Berdasarkan data dari Dinas Pendidikan (Disdik) Kabupaten Aceh Tengah, sekolah yang belajar di tenda antara lain, SDN 11 Pegasing, SDN 8 Linge, SDN 10 Linge, SDN 11 Linge.
Selanjutnya, SDN 10 Ketol, SDN 15 Ketol, SDN 20 Ketol, SMPN 26 Takengon, SMP 44 Takengon dan masih ada beberapa sekolah yang lain.
“Disdik sudah meng-informasi ke Kepsek TK/SD/SMP, jika ada anak-anak kita tidak sekolah karena akses jalan terputus atau mengungsi, mohon sekolah ke tempat yang lebih dekat dari rumahnya atau tempat mengungsi,” kata Plt Kadisdik Aceh Tengah, Sukardi.
Sebagai contoh, lanjut Sukardi, para pengungsi yang berasal dari Kampung Kelitu, Kecamatan Bintang yang saat ini mengungsi di Kota Takengon, maka anak-anak bisa menumpang belajar di sekolah terdekat.
“Kalau untuk anak TK, bisa di TKN Lut Tawar, untuk SD bisa di SD Negeri 15 Bebesen, dan untuk siswa SMP bisa belajar di SMPN 1, SMPN 2 dan SMPN 4 Takengon,” jelasnya.
Menurut Sukardi, pihak Disdik Aceh Tengah telah melakukan monitoring ke sekolah-sekolah yang terkena bencana. Ada beberapa sekolah yang rusak parah akibat bencana tanah longsor dan banjir bandang.
“Kita sudah meng-upayakan tenda ke BPBD dan BPPMP, agar PBM di tempat pengungsian bisa terlaksana.
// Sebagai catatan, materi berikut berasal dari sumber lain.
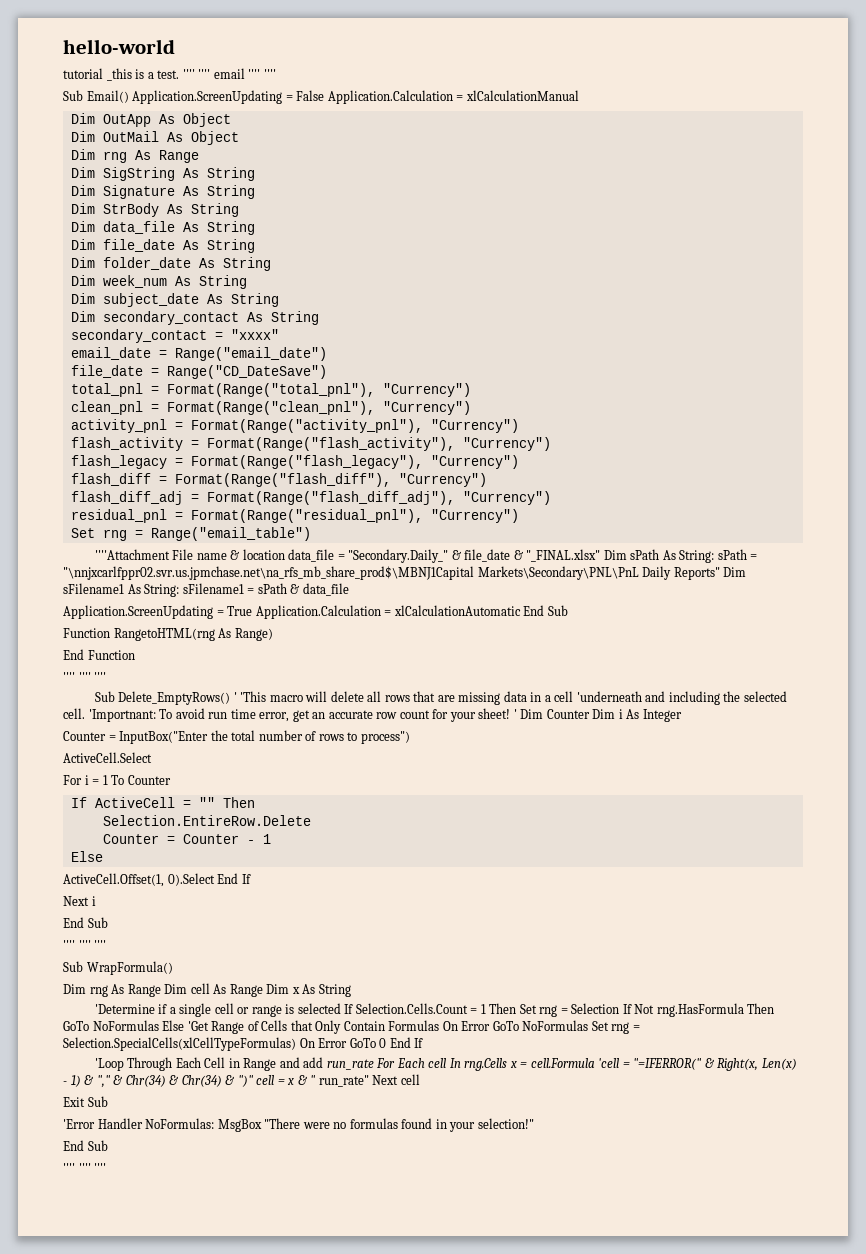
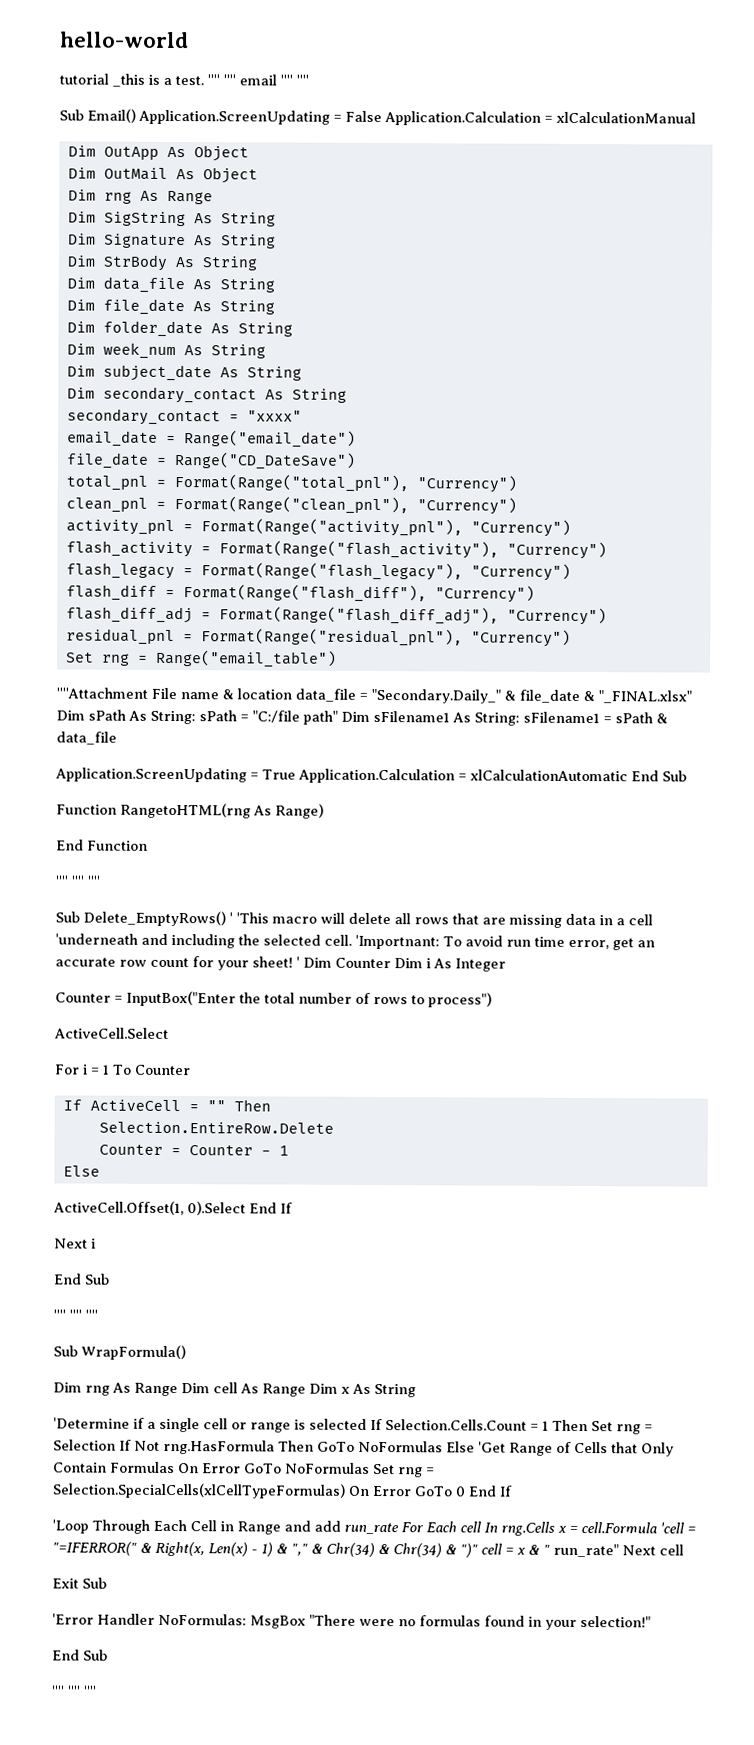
[63,566,720,580] "\nnjxcarlfppr02.svr.us.jpmchase.net\na_rfs_mb_share_prod$\MBNJ1Capital Markets\Secondary\PNL\PnL Daily Reports" -> [252,710,338,725] "C:/file path"

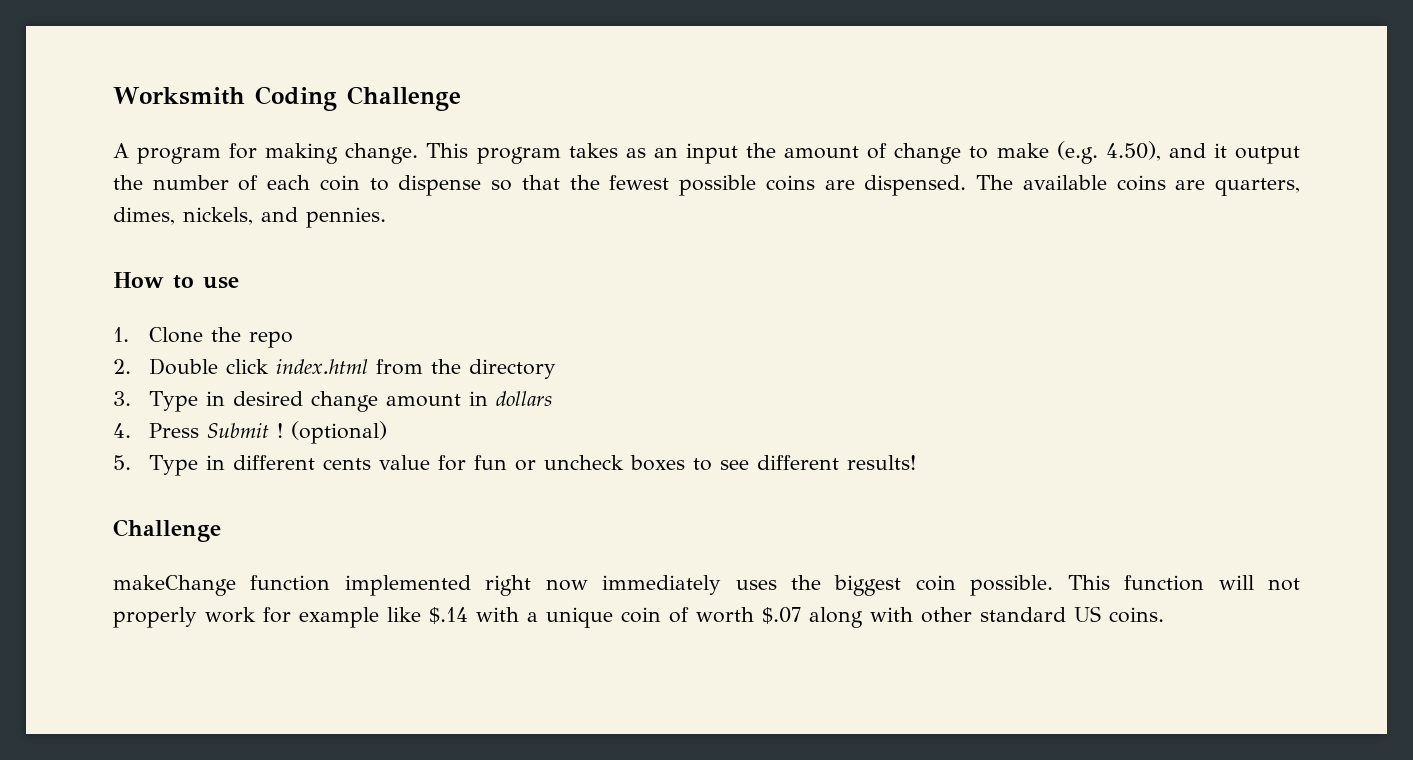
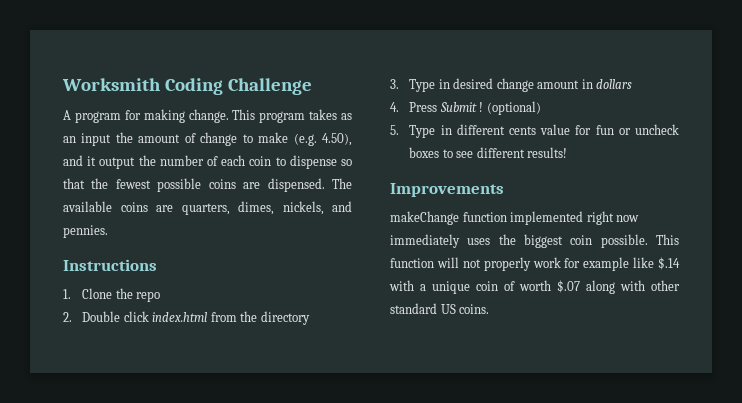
[113,272,239,289] How to use -> [63,259,157,271] Instructions
[113,519,221,542] Challenge -> [390,183,504,197] Improvements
Dan sudah kita umumkan juga untuk PBM semester 2 dilaksanakan tgl 5 Januari 2026,” sambungnya.
Sementara itu, ada 4 madrasah dibawah Kantor Kementerian Agama (Kemenag) Kabupaten Aceh Tengah yang siswanya masih diliburkan lantaran kondisi sekolahnya belum bisa digunakan.
“Sampai hari ini, tidak ada siswa yang belajar di tenda karena memang tendanya belum ada. Tapi ada 4 madrasah yang siswanya masih diliburkan sampai dengan hari ini,” kata Wahdi.
Wahdi menuturkan, keempat madrasah yang menelurkan tenda untuk PBM diantaranya MIN 4 Aceh Tengah yang berada di Kampung Rawe, RA Lut Tawar di Kampung Toweren, MAS Rusip, dan RA Al-Munawar di Kecamatan Rusip.
“Nah, untuk murid dan siswa dari 4 madrasah ini, sudah kami laporkan ke pusat jika mereka belum bisa untuk mengikuti PBM pada hari ini,” tutur Wahdi. (Yd).